2. Adoption of machine learning to derive empirical relationships between target variable (total soil nitrogen content) and various data related to the state factors that help determine and control soil variability across landscapes, here the Australian continent and very nearshore islands. While the adoption of ML is not an entirely new advancement, the coupling of it with additional data, and integration of it within a psedo-3D predictive framework permit an improved ability to spatially and vertically characterise soils than Version 1 did.
3. Together with a more powerful and streamlined predictive modelling approach, the quantification of uncertainties draws on the use of the UNEEC (Uncertainty Estimation based on Empirical Errors and Clustering; Shrestha and Solomatine 2006) approach instead of bootstrapping approach so that prediction interval bounds are more custom to the variations in state factor information. Bootstrapping tends to create uniform prediction interval ranges, whereas UNEEC can distinguish areas of relatively lower and higher uncertainties based on differences in soil and landscape characteristics. Therefore, for Version 2, the uncertainties are more custom and tightly defined to the environment they are quantified in.
4. An approach to understand and characterise issues of model extrapolation has been developed. This seeks to highlight areas where there is high confidence that models are going be unreliable, because these areas are outside the range of the underpinning data used in modelling. This issue is addressed via combination of data geometric and distance-based techniques.
The sequence of steps below were carried out to develop the Version 2 products:
- Prepared point and covariate data, including filtering, cleansing, and harmonisation.
- Point data intersection with covariates.
- Creation of model and test data sets.
- Ranger model hyperparameter value optimisation.

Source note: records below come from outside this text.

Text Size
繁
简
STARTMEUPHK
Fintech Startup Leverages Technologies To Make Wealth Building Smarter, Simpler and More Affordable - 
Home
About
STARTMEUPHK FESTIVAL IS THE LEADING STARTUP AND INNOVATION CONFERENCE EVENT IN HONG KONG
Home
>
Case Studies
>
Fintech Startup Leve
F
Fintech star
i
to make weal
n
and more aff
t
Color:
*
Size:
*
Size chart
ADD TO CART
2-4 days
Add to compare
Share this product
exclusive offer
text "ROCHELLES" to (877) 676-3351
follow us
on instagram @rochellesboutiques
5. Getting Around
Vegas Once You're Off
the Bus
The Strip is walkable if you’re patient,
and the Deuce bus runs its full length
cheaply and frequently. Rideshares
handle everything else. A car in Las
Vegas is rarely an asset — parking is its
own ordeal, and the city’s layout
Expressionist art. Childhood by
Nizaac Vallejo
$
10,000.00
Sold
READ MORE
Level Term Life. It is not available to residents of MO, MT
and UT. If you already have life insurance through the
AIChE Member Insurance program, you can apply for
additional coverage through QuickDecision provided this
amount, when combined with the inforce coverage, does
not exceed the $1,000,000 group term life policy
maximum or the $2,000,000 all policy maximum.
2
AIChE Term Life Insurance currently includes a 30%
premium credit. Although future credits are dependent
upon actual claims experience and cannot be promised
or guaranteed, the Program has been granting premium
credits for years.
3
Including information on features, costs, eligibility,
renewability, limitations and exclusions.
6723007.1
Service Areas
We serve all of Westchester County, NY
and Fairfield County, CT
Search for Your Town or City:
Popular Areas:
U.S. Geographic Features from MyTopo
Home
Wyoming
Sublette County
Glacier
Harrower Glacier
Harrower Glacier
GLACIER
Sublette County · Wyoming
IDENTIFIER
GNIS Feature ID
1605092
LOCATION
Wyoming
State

- Ranger model fitting with best hyperparameters.
- Spatialisation of ranger models.
- Uncertainty analysis with UNEEC method including rudimentary optimisation of class number size.
- Spatialisation of model uncertainties.
- Model extrapolation work with count of observation and boundary method (point data).
- Ranger model fitting of extrapolation outcomes.
- Spatialisation of model extrapolation outcomes.
- Model evaluations with both test data and against SLGA Version 1 products.
- Delivery of digital soil mapping outputs and computer code to repository.